* _WHAT YOU ARE ASKED TO DO_
Write out each line exactly as given. Leave the pictures out of your copy.
╭─ MATERIAL FOR THIS EXERCISE
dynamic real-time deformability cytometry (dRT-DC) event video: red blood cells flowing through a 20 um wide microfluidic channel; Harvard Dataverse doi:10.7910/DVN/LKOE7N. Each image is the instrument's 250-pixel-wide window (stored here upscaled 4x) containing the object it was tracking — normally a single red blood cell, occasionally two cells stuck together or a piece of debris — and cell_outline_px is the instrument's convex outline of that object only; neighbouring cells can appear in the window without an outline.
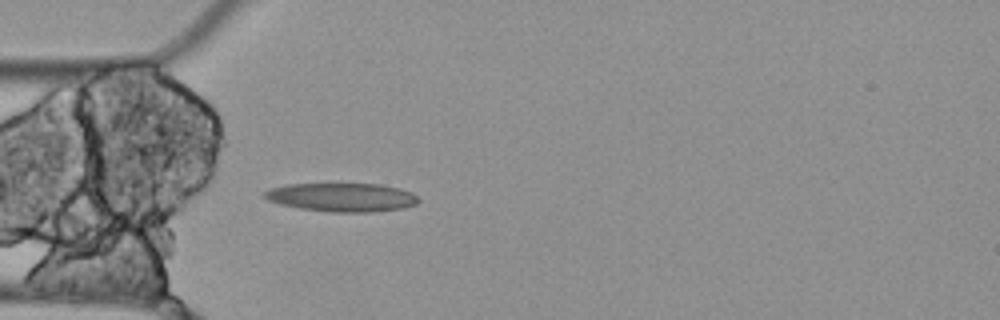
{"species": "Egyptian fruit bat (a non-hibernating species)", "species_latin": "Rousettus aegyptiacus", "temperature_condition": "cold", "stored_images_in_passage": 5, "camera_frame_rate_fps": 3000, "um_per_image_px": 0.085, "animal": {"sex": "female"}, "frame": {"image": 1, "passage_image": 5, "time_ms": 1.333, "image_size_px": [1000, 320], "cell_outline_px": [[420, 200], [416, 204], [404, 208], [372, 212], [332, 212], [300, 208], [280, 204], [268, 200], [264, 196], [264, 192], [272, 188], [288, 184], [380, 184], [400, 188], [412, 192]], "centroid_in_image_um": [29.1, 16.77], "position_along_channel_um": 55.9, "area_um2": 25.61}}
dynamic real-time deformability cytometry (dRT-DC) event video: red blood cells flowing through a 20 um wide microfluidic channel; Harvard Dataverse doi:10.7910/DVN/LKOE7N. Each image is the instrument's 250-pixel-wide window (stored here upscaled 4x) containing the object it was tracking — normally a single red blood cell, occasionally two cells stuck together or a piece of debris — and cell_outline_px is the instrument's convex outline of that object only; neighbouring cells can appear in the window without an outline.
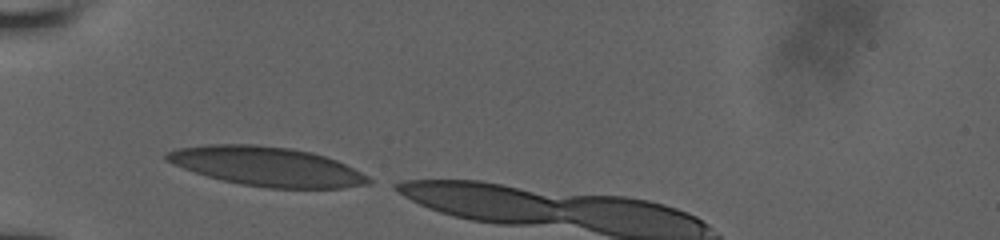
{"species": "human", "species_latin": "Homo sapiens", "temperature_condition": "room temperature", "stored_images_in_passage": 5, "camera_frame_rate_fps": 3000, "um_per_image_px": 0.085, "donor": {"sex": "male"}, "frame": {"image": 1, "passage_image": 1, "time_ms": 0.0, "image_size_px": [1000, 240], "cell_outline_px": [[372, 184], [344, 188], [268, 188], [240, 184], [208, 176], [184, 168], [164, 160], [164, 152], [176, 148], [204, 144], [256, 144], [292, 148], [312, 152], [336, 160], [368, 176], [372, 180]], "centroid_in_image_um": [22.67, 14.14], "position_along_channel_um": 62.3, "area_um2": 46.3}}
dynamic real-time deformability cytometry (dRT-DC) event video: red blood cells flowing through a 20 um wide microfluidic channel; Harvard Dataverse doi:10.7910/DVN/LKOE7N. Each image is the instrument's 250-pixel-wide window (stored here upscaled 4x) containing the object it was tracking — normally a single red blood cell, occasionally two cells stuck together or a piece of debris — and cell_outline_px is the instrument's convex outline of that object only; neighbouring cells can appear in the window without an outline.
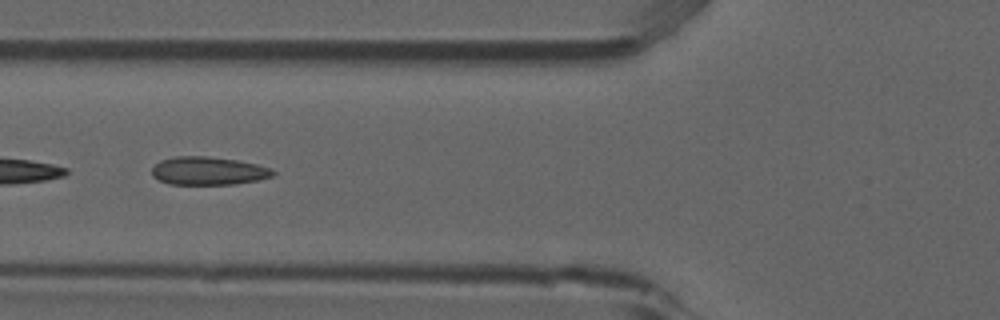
╰─
* _REPLY_
dynamic real-time deformability cytometry (dRT-DC) event video: red blood cells flowing through a 20 um wide microfluidic channel; Harvard Dataverse doi:10.7910/DVN/LKOE7N. Each image is the instrument's 250-pixel-wide window (stored here upscaled 4x) containing the object it was tracking — normally a single red blood cell, occasionally two cells stuck together or a piece of debris — and cell_outline_px is the instrument's convex outline of that object only; neighbouring cells can appear in the window without an outline.
{"species": "Egyptian fruit bat (a non-hibernating species)", "species_latin": "Rousettus aegyptiacus", "temperature_condition": "cold", "stored_images_in_passage": 5, "camera_frame_rate_fps": 3000, "um_per_image_px": 0.085, "animal": {"sex": "female"}, "frame": {"image": 1, "passage_image": 5, "time_ms": 1.333, "image_size_px": [1000, 320], "cell_outline_px": [[420, 200], [416, 204], [404, 208], [372, 212], [332, 212], [300, 208], [280, 204], [268, 200], [264, 196], [264, 192], [272, 188], [288, 184], [380, 184], [400, 188], [412, 192]], "centroid_in_image_um": [29.1, 16.77], "position_along_channel_um": 55.9, "area_um2": 25.61}}
dynamic real-time deformability cytometry (dRT-DC) event video: red blood cells flowing through a 20 um wide microfluidic channel; Harvard Dataverse doi:10.7910/DVN/LKOE7N. Each image is the instrument's 250-pixel-wide window (stored here upscaled 4x) containing the object it was tracking — normally a single red blood cell, occasionally two cells stuck together or a piece of debris — and cell_outline_px is the instrument's convex outline of that object only; neighbouring cells can appear in the window without an outline.
{"species": "human", "species_latin": "Homo sapiens", "temperature_condition": "room temperature", "stored_images_in_passage": 5, "camera_frame_rate_fps": 3000, "um_per_image_px": 0.085, "donor": {"sex": "male"}, "frame": {"image": 1, "passage_image": 1, "time_ms": 0.0, "image_size_px": [1000, 240], "cell_outline_px": [[372, 184], [344, 188], [268, 188], [240, 184], [208, 176], [184, 168], [164, 160], [164, 152], [176, 148], [204, 144], [256, 144], [292, 148], [312, 152], [336, 160], [368, 176], [372, 180]], "centroid_in_image_um": [22.67, 14.14], "position_along_channel_um": 62.3, "area_um2": 46.3}}
dynamic real-time deformability cytometry (dRT-DC) event video: red blood cells flowing through a 20 um wide microfluidic channel; Harvard Dataverse doi:10.7910/DVN/LKOE7N. Each image is the instrument's 250-pixel-wide window (stored here upscaled 4x) containing the object it was tracking — normally a single red blood cell, occasionally two cells stuck together or a piece of debris — and cell_outline_px is the instrument's convex outline of that object only; neighbouring cells can appear in the window without an outline.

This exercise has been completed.